Automated Market Makers and the Consistent Application of Securities Market Regulations
Summary
SIFMA provided comments to the SEC Crypto Task Force to highlight key considerations related to the use of automated market makers (“AMMs”) in the trading of tokenized securities and the importance of applying longstanding securities market safeguards in a technology‑neutral manner.
Excerpt
Automated Market Makers (“AMMs”) are blockchain-based trading mechanisms that use pooled liquidity and algorithmic pricing formulas, rather than traditional order books, to intermediate asset trades in decentralized finance (“DeFi”) markets. AMM platforms have experienced significant growth in trading volumes—underscoring their increasing relevance to the digital asset ecosystem. As the Commission evaluates whether and how AMMs may support trading in tokenized securities, the central policy question is not whether AMMs are “decentralized,” but whether the functions they perform align with activities already regulated under the federal securities laws.
SIFMA believes the Commission should maintain technology neutrality by regulating AMMs based on their market function rather than protocol architecture. “Decentralized” execution often shifts—rather than eliminates—core intermediary functions such as order routing, execution, pricing, and custody transfer. Where those functions are present, the corresponding regulatory obligations should apply.
- AMMs as observed in the unregulated crypto markets have many features which are distinctly different from market infrastructure seen in established, regulated securities markets. These features result in weakened investor protections and increased risks to market integrity.
- Some of these features represent design choices by AMM operators, such as price slippage, conflicts of interest for liquidity providers, pseudonymous open trading, lack of market manipulation controls and unclear governance. Others are intrinsic to AMMs, such as lack of dispute resolution and liquidity issues.

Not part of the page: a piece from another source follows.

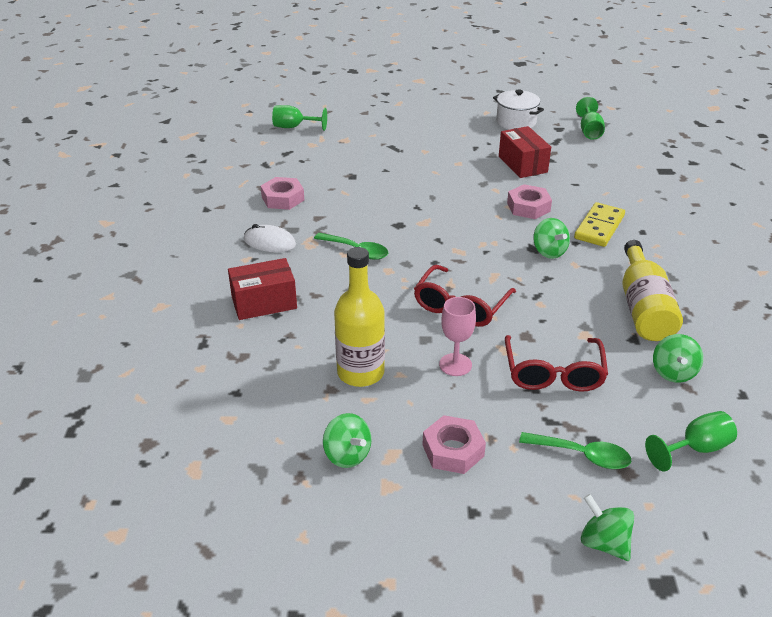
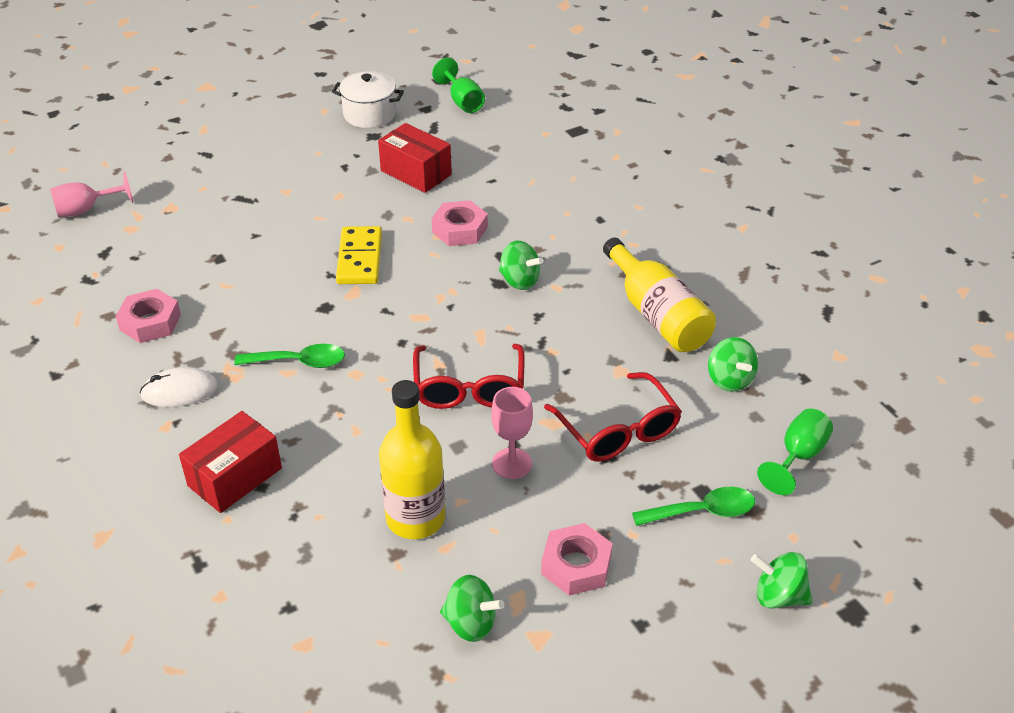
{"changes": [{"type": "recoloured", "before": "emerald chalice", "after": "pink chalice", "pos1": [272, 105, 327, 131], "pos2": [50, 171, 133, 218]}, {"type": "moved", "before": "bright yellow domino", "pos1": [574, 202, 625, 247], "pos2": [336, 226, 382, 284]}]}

Any application of AMMs to the trading of tokenized securities would need to address these concerns.
- Regulation of AMM-driven markets for tokenized securities should distinguish between the AMM itself (code which operates a trading model), the organizations which develop markets based on that code (such as foundations and decentralized autonomous organizations (DAOs)), applications used to interface with those platforms (e.g. front ends), and the roles market participants play in supporting AMM-driven markets (e.g. liquidity providers).
- It is critical to consistently apply regulatory requirements to entities whose roles in AMM-driven tokenized securities markets are substantively like exchanges, brokers, market makers, or other regulated functions. While there is a diversity of AMM models, it is possible to clearly identify combinations of services and responsibilities which clearly align with established regulatory roles.
Integrating AMM-based models into securities markets without addressing these gaps would represent a departure from, rather than an evolution of, the investor protection and market integrity standards embedded in U.S. equity market structure.